> _Your goal_
Everything in the data below except the pictures must be repeated word for word.

> _Data shown_

Start of Block

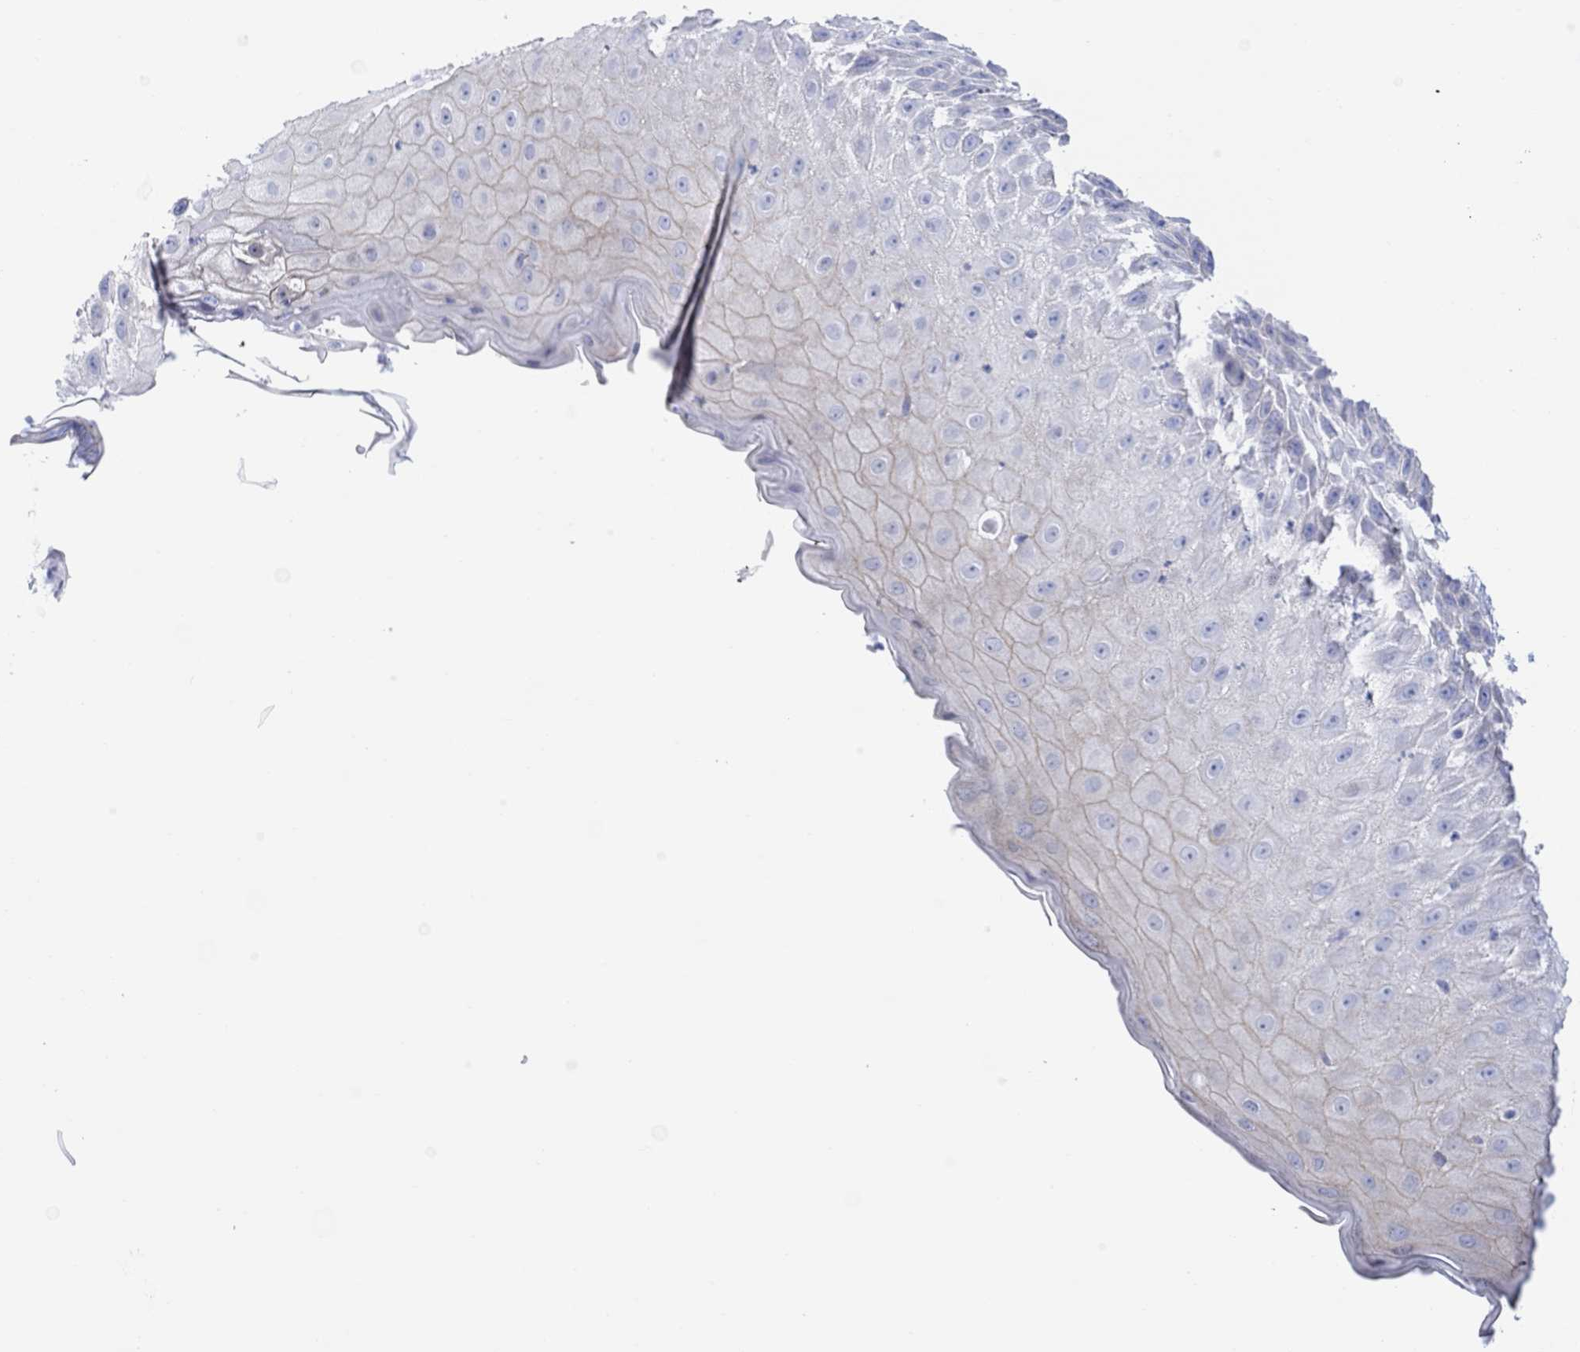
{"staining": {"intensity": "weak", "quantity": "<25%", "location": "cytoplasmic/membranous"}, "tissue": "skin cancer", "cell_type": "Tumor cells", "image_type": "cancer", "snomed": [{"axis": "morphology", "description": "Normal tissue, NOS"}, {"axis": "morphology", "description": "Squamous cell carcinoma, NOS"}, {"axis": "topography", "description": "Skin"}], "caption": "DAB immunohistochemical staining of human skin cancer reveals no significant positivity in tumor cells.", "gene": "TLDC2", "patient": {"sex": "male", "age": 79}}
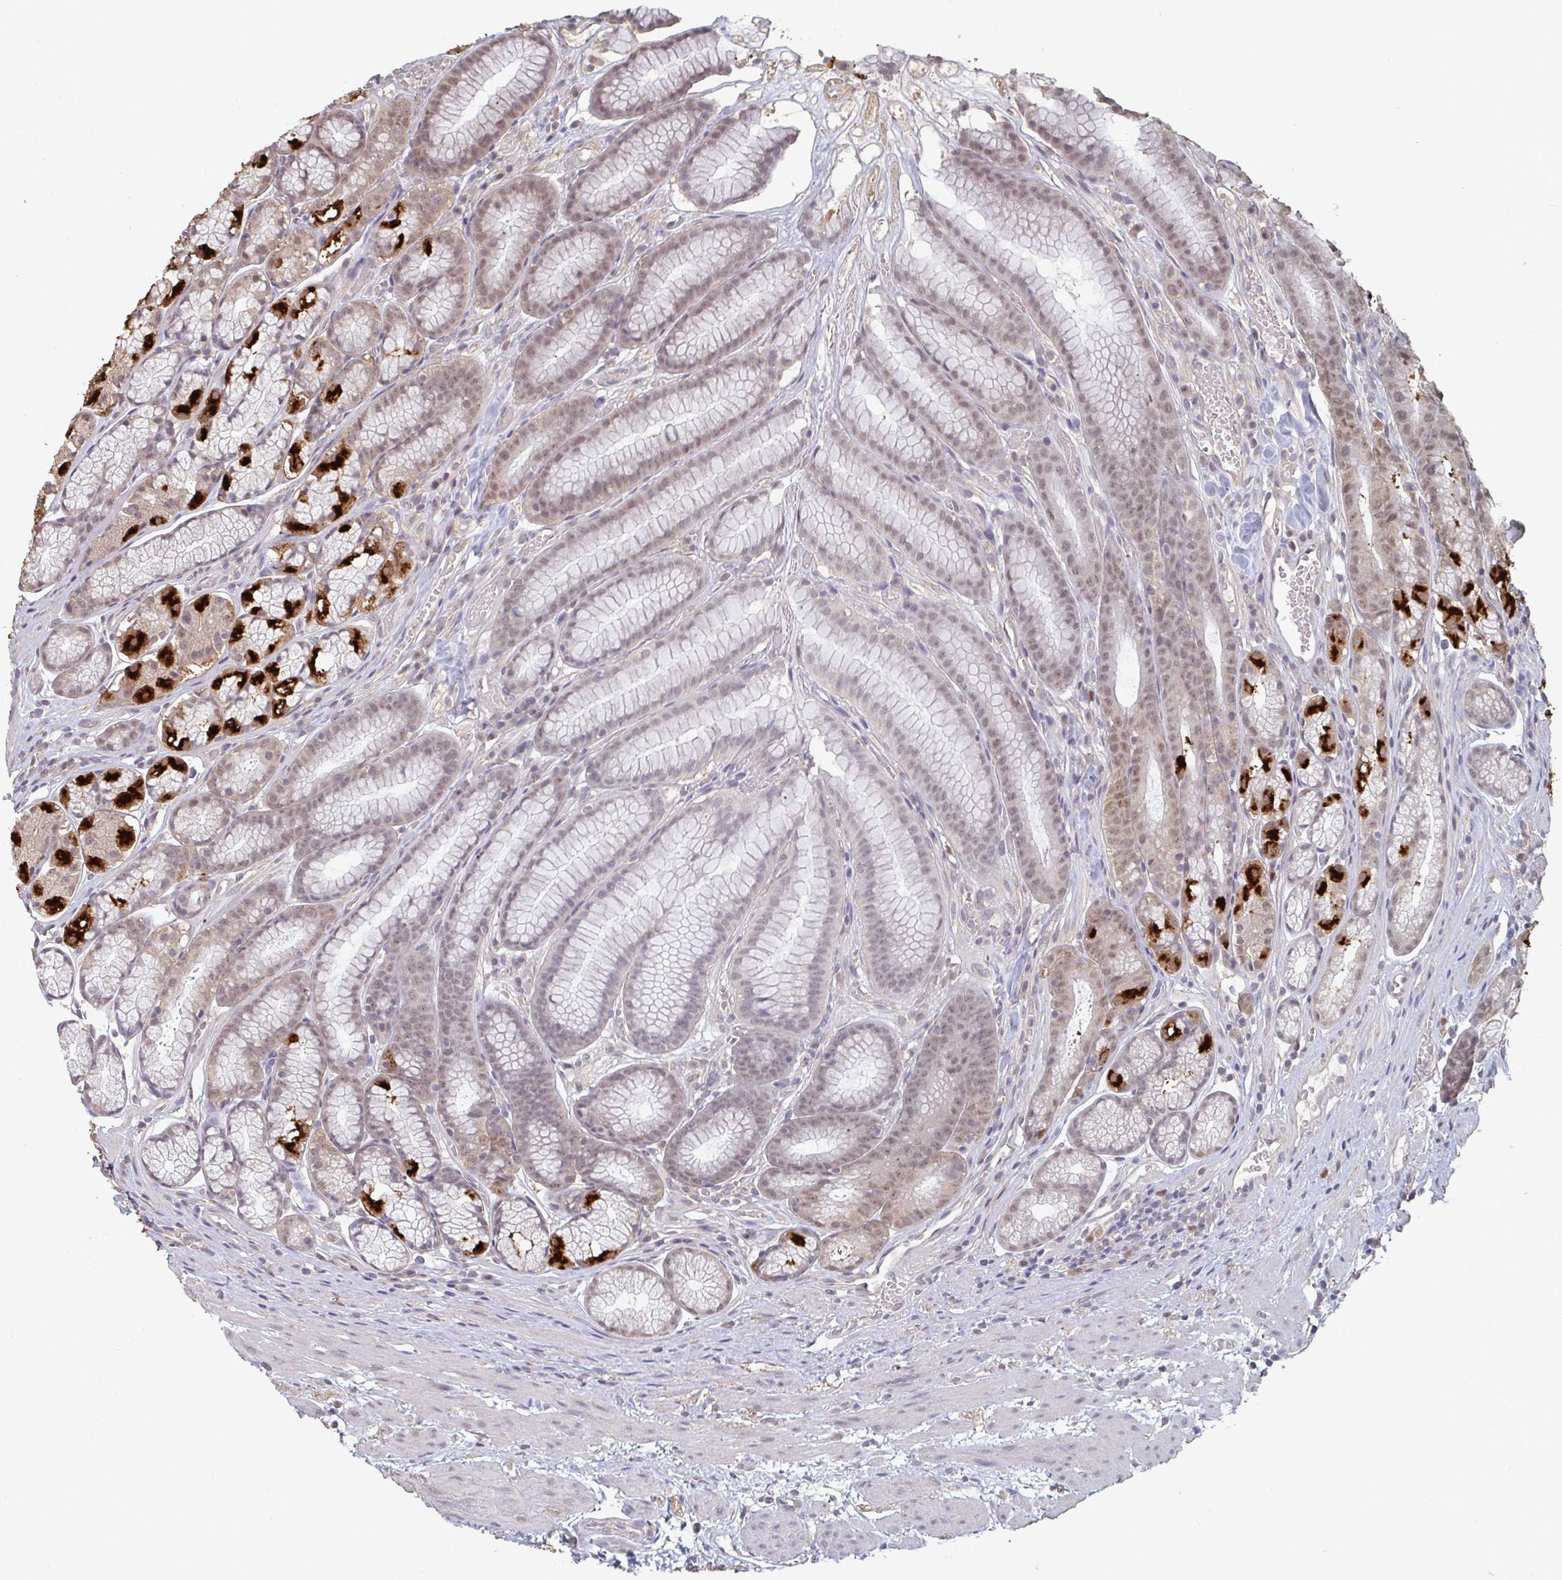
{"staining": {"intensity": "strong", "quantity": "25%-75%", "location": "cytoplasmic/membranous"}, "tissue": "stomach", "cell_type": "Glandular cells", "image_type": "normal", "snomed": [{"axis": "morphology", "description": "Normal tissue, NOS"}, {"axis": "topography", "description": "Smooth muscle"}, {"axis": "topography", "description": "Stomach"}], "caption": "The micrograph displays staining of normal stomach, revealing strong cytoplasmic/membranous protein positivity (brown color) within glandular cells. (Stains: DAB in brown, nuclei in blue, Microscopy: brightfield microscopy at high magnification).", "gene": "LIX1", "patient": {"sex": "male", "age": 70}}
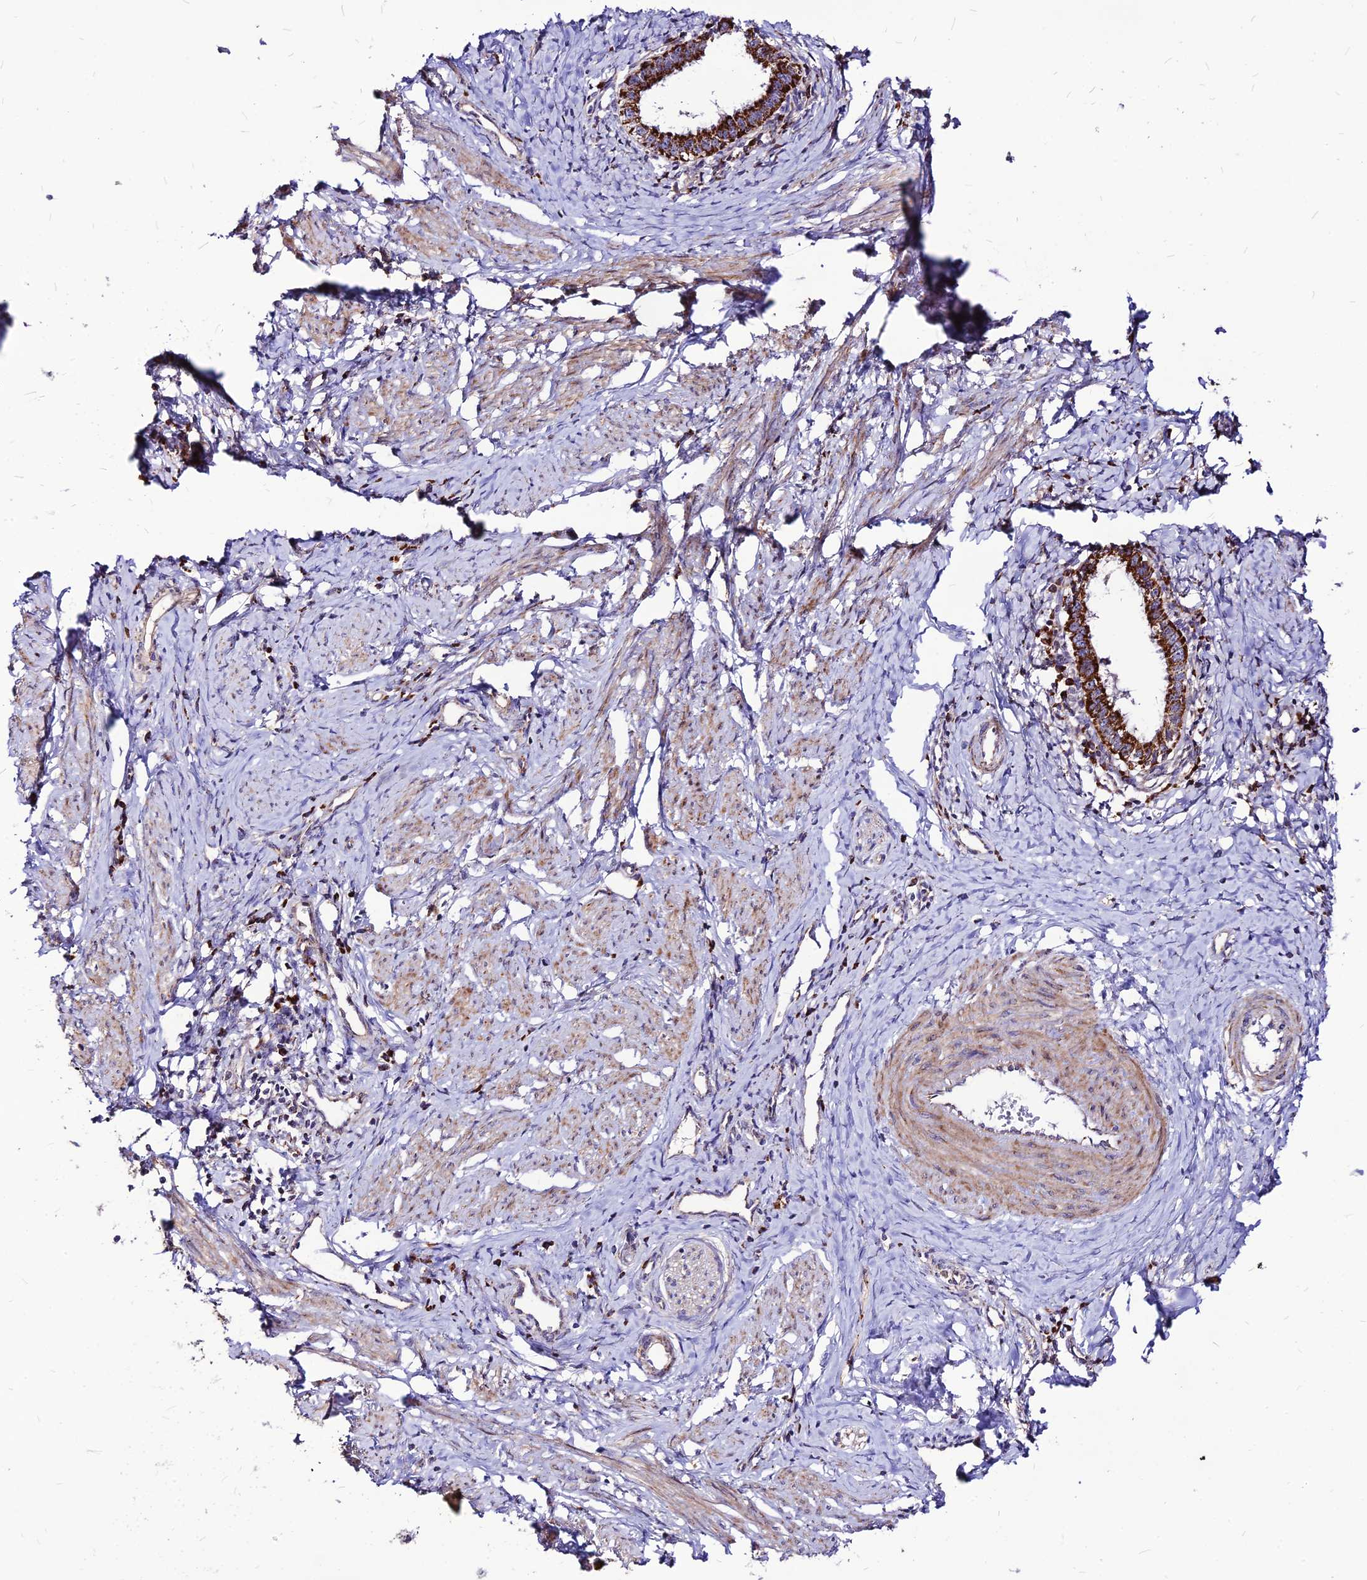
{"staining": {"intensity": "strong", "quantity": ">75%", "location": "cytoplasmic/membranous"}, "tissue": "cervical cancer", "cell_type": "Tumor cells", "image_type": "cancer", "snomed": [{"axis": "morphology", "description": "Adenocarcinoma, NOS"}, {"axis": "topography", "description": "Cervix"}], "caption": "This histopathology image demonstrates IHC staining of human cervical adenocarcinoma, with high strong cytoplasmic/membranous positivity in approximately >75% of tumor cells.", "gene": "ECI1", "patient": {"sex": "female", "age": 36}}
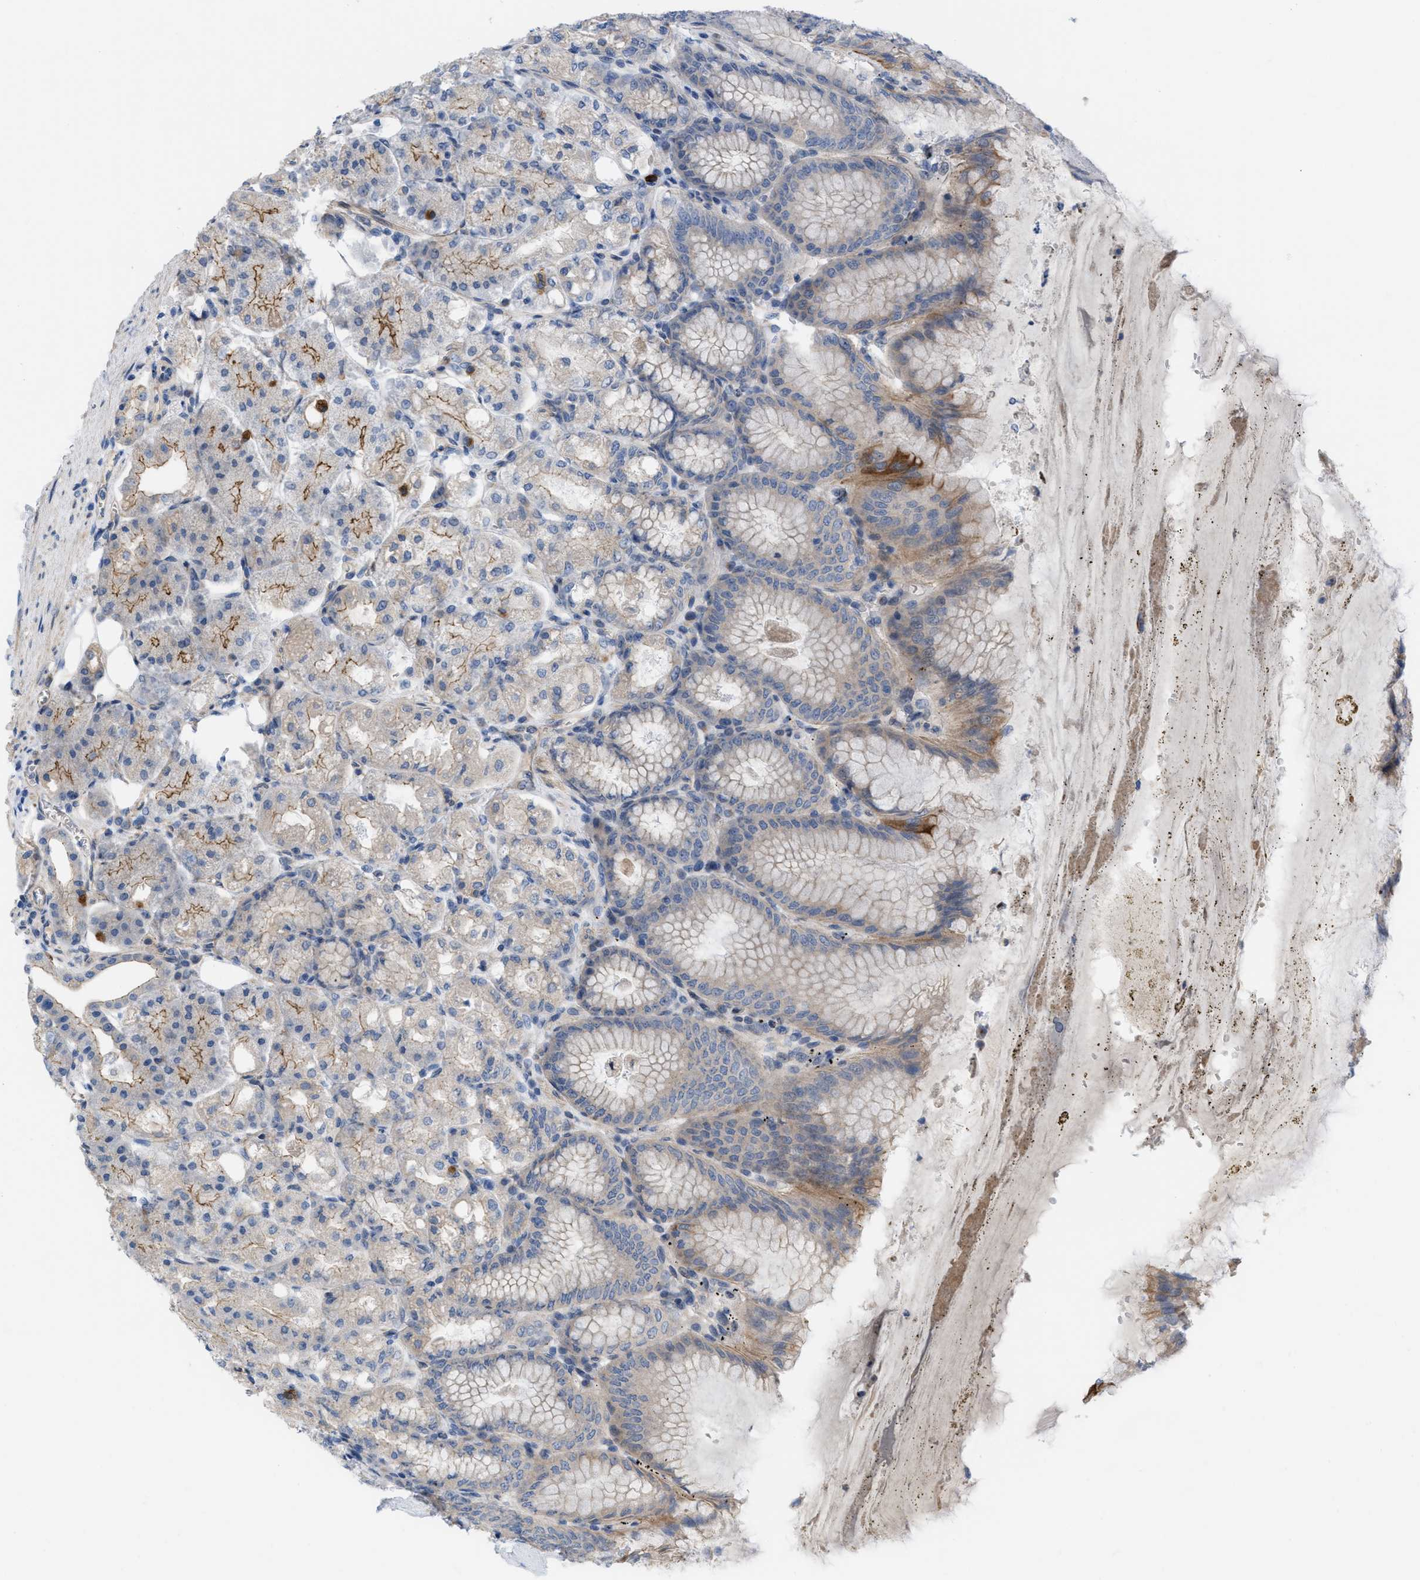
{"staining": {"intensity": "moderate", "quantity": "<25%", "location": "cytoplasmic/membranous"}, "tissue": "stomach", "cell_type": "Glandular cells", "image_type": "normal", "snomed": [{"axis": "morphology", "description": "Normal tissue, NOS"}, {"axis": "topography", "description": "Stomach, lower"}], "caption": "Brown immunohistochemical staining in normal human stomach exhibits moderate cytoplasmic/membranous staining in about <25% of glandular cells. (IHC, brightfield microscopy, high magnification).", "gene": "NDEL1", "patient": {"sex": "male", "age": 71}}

End of Block

> _Response_
{"staining": {"intensity": "weak", "quantity": "<25%", "location": "cytoplasmic/membranous"}, "tissue": "skin cancer", "cell_type": "Tumor cells", "image_type": "cancer", "snomed": [{"axis": "morphology", "description": "Normal tissue, NOS"}, {"axis": "morphology", "description": "Squamous cell carcinoma, NOS"}, {"axis": "topography", "description": "Skin"}], "caption": "DAB immunohistochemical staining of human skin cancer reveals no significant positivity in tumor cells.", "gene": "TLDC2", "patient": {"sex": "male", "age": 79}}
{"staining": {"intensity": "strong", "quantity": "25%-75%", "location": "cytoplasmic/membranous"}, "tissue": "stomach", "cell_type": "Glandular cells", "image_type": "normal", "snomed": [{"axis": "morphology", "description": "Normal tissue, NOS"}, {"axis": "topography", "description": "Smooth muscle"}, {"axis": "topography", "description": "Stomach"}], "caption": "The micrograph displays staining of normal stomach, revealing strong cytoplasmic/membranous protein positivity (brown color) within glandular cells. (Stains: DAB in brown, nuclei in blue, Microscopy: brightfield microscopy at high magnification).", "gene": "LIX1", "patient": {"sex": "male", "age": 70}}
{"staining": {"intensity": "strong", "quantity": ">75%", "location": "cytoplasmic/membranous"}, "tissue": "cervical cancer", "cell_type": "Tumor cells", "image_type": "cancer", "snomed": [{"axis": "morphology", "description": "Adenocarcinoma, NOS"}, {"axis": "topography", "description": "Cervix"}], "caption": "This histopathology image demonstrates IHC staining of human cervical adenocarcinoma, with high strong cytoplasmic/membranous positivity in approximately >75% of tumor cells.", "gene": "ECI1", "patient": {"sex": "female", "age": 36}}
{"staining": {"intensity": "moderate", "quantity": "<25%", "location": "cytoplasmic/membranous"}, "tissue": "stomach", "cell_type": "Glandular cells", "image_type": "normal", "snomed": [{"axis": "morphology", "description": "Normal tissue, NOS"}, {"axis": "topography", "description": "Stomach, lower"}], "caption": "Brown immunohistochemical staining in normal human stomach exhibits moderate cytoplasmic/membranous staining in about <25% of glandular cells. (IHC, brightfield microscopy, high magnification).", "gene": "NDEL1", "patient": {"sex": "male", "age": 71}}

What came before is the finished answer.